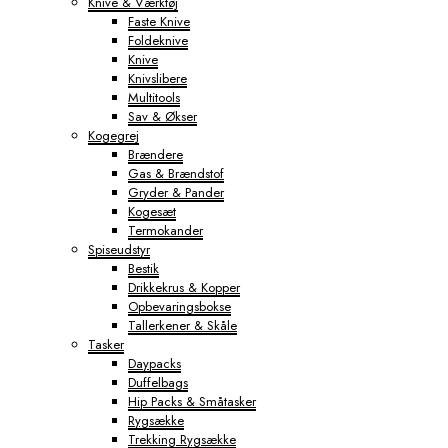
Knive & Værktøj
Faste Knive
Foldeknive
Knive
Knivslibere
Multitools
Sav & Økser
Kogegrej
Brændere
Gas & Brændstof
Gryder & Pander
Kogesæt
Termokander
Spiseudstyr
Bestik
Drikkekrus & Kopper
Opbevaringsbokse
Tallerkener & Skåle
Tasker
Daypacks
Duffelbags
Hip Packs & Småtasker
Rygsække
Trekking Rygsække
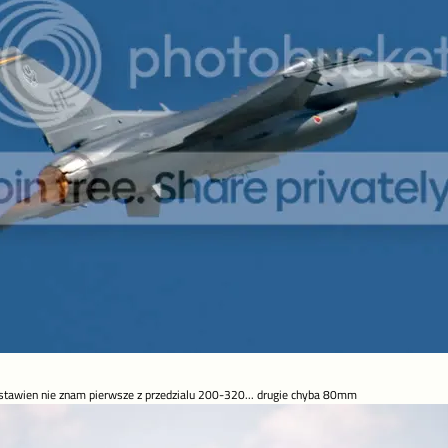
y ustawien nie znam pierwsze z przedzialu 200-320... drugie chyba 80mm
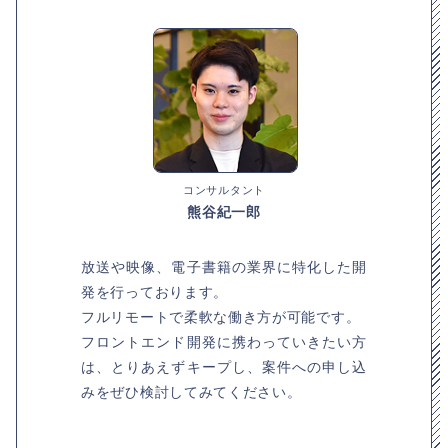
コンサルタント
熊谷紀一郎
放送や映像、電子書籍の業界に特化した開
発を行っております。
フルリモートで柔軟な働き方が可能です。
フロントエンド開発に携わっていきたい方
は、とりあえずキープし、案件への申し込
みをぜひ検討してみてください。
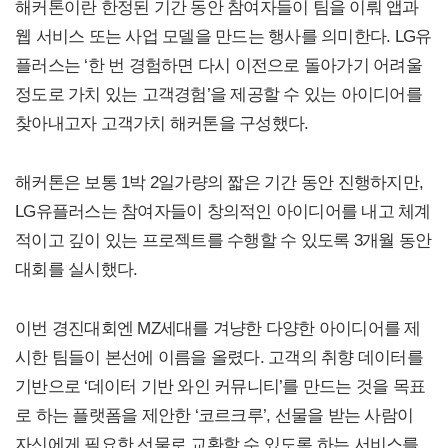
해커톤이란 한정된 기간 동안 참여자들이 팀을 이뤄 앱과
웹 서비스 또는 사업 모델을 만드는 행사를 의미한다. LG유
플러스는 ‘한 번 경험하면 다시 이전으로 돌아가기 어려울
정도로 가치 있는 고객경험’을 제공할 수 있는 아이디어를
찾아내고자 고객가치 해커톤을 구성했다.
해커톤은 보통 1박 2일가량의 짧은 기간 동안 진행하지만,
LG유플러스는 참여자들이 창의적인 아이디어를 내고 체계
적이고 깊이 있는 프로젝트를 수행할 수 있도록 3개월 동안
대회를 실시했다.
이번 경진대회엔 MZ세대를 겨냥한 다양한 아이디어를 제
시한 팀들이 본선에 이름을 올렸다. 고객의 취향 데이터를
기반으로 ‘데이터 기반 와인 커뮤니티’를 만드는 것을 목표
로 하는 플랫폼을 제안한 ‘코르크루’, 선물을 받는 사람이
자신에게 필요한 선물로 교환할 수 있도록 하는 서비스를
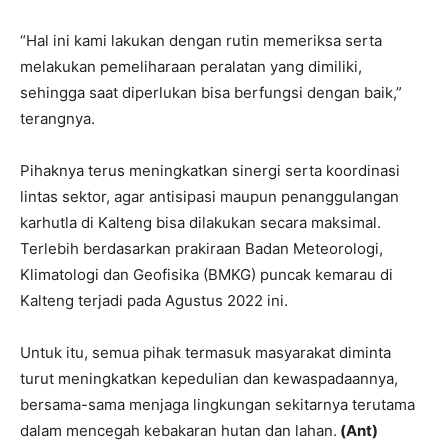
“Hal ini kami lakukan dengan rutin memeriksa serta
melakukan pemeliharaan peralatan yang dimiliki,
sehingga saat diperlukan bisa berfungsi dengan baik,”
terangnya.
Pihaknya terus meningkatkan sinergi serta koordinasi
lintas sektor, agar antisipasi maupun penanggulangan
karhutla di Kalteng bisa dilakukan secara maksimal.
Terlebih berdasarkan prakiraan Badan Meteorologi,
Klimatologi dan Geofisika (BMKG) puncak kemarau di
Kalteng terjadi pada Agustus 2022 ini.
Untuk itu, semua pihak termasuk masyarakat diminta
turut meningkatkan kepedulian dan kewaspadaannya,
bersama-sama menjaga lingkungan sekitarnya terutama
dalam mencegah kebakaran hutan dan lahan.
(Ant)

[Directions] Please reproduce, word for word, every line from the first line of the records above through the line containing "정도로 가치 있는 고객경험’을 제공할 수 있는 아이디어를", and leave out the pictures.

[Response area]
Knive & Værktøj
Faste Knive
Foldeknive
Knive
Knivslibere
Multitools
Sav & Økser
Kogegrej
Brændere
Gas & Brændstof
Gryder & Pander
Kogesæt
Termokander
Spiseudstyr
Bestik
Drikkekrus & Kopper
Opbevaringsbokse
Tallerkener & Skåle
Tasker
Daypacks
Duffelbags
Hip Packs & Småtasker
Rygsække
Trekking Rygsække
y ustawien nie znam pierwsze z przedzialu 200-320... drugie chyba 80mm
コンサルタント
熊谷紀一郎
放送や映像、電子書籍の業界に特化した開
発を行っております。
フルリモートで柔軟な働き方が可能です。
フロントエンド開発に携わっていきたい方
は、とりあえずキープし、案件への申し込
みをぜひ検討してみてください。
해커톤이란 한정된 기간 동안 참여자들이 팀을 이뤄 앱과
웹 서비스 또는 사업 모델을 만드는 행사를 의미한다. LG유
플러스는 ‘한 번 경험하면 다시 이전으로 돌아가기 어려울
정도로 가치 있는 고객경험’을 제공할 수 있는 아이디어를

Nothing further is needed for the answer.